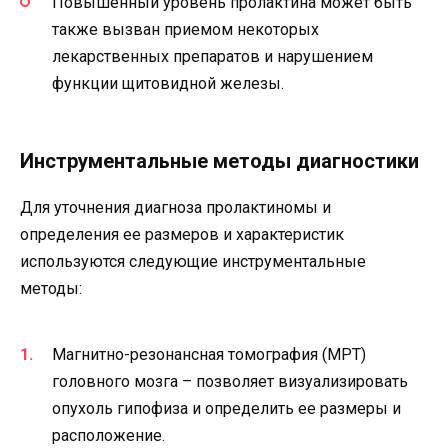
Повышенный уровень пролактина может быть
также вызван приемом некоторых
лекарственных препаратов и нарушением
функции щитовидной железы.
Инструментальные методы диагностики
Для уточнения диагноза пролактиномы и
определения ее размеров и характеристик
используются следующие инструментальные
методы:
Магнитно-резонансная томография (МРТ)
головного мозга – позволяет визуализировать
опухоль гипофиза и определить ее размеры и
расположение.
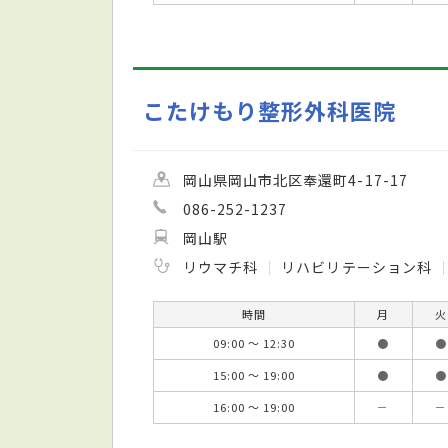
こたけもり整形外科医院
岡山県岡山市北区奉還町4-17-17
086-252-1237
岡山駅
リウマチ科
リハビリテーション科
時間
月
火
09:00 ～ 12:30
●
●
15:00 ～ 19:00
●
●
16:00 ～ 19:00
－
－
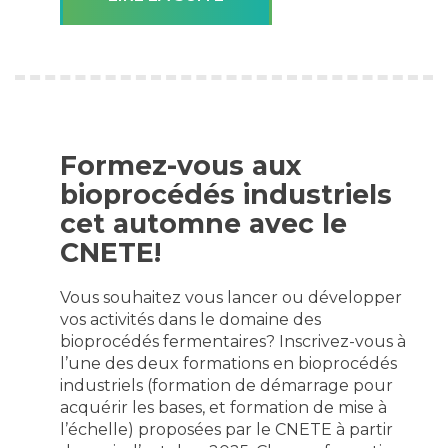
Formez-vous aux
bioprocédés industriels
cet automne avec le
CNETE!
Vous souhaitez vous lancer ou développer
vos activités dans le domaine des
bioprocédés fermentaires? Inscrivez-vous à
l’une des deux formations en bioprocédés
industriels (formation de démarrage pour
acquérir les bases, et formation de mise à
l’échelle) proposées par le CNETE à partir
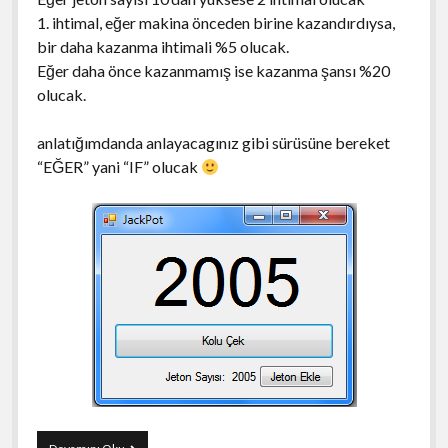
1. ihtimal, eğer makina önceden birine kazandırdıysa,
bir daha kazanma ihtimali %5 olucak.
Eğer daha önce kazanmamış ise kazanma şansı %20
olucak.
anlatığımdanda anlayacagınız gibi sürüsüne bereket
“EĞER” yani “IF” olucak
C#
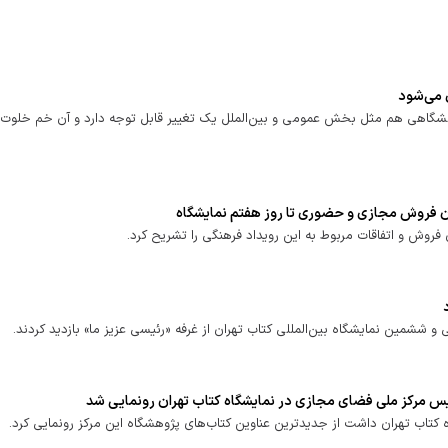
 می‌شود
گاهی هم مثل بخش عمومی و بین‌الملل یک تغییر قابل توجه دارد و آن خم خلوت‌ت
زان فروش مجازی و حضوری تا روز هفتم نمایشگاه
 فروش و اتفاقات مربوط به این رویداد فرهنگی را تشریح کرد.
ششمین نمایشگاه بین‌المللی کتاب تهران از غرفه «رئیسی عزیز ما» بازدید کردند.
 مرکز ملی فضای مجازی در نمایشگاه کتاب تهران رونمایی شد
 کتاب تهران داشت از جدیدترین عناوین کتاب‌های پژوهشگاه این مرکز رونمایی کرد.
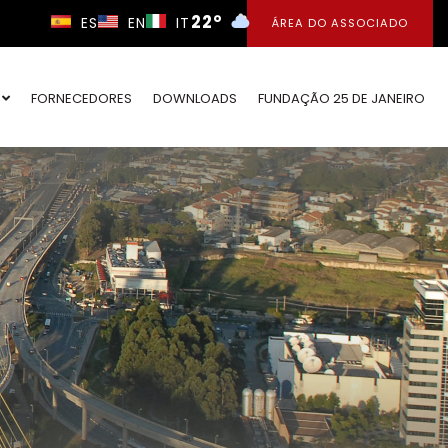
22°
ES
EN
IT
ÁREA DO ASSOCIADO
O
FORNECEDORES
DOWNLOADS
FUNDAÇÃO 25 DE JANEIRO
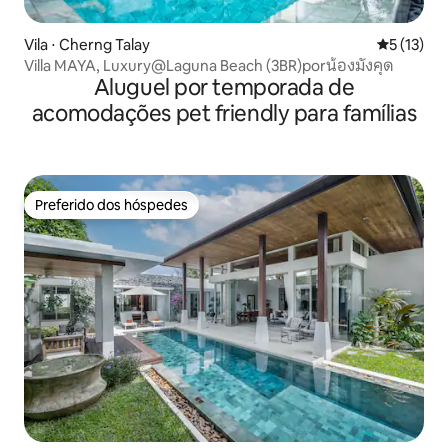
Vila ⋅ Cherng Talay
5 de uma a
5 (13)
Villa MAYA, Luxury@Laguna Beach (3BR)porน้องมังคุด
Aluguel por temporada de
acomodações pet friendly para famílias
Preferido dos hóspedes
Preferido dos hóspedes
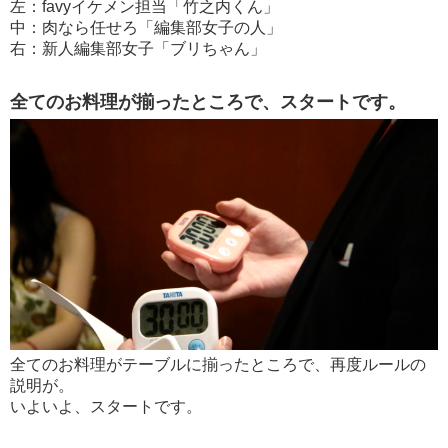
左：favyイケメン担当「竹之内くん」
中：肉なら任せろ「編集部女子の人」
右：新人編集部女子「ブリちゃん」
全てのお料理が揃ったところで、スタートです。
全てのお料理がテーブルに揃ったところで、再度ルールの
説明が。
いよいよ、スタートです。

INSTRUCTION
Look above for the line with "09:00 ～ 12:30" and copy exactly from it through the line with "زان فروش مجازی و حضوری تا روز هفتم نمایشگاه", both included. Omit the pictures.

OUTPUT BELOW
09:00 ～ 12:30
●
●
15:00 ～ 19:00
●
●
16:00 ～ 19:00
－
－
Formez-vous aux
bioprocédés industriels
cet automne avec le
CNETE!
Vous souhaitez vous lancer ou développer
vos activités dans le domaine des
bioprocédés fermentaires? Inscrivez-vous à
l’une des deux formations en bioprocédés
industriels (formation de démarrage pour
acquérir les bases, et formation de mise à
l’échelle) proposées par le CNETE à partir
1. ihtimal, eğer makina önceden birine kazandırdıysa,
bir daha kazanma ihtimali %5 olucak.
Eğer daha önce kazanmamış ise kazanma şansı %20
olucak.
anlatığımdanda anlayacagınız gibi sürüsüne bereket
“EĞER” yani “IF” olucak
C#
 می‌شود
گاهی هم مثل بخش عمومی و بین‌الملل یک تغییر قابل توجه دارد و آن خم خلوت‌ت
زان فروش مجازی و حضوری تا روز هفتم نمایشگاه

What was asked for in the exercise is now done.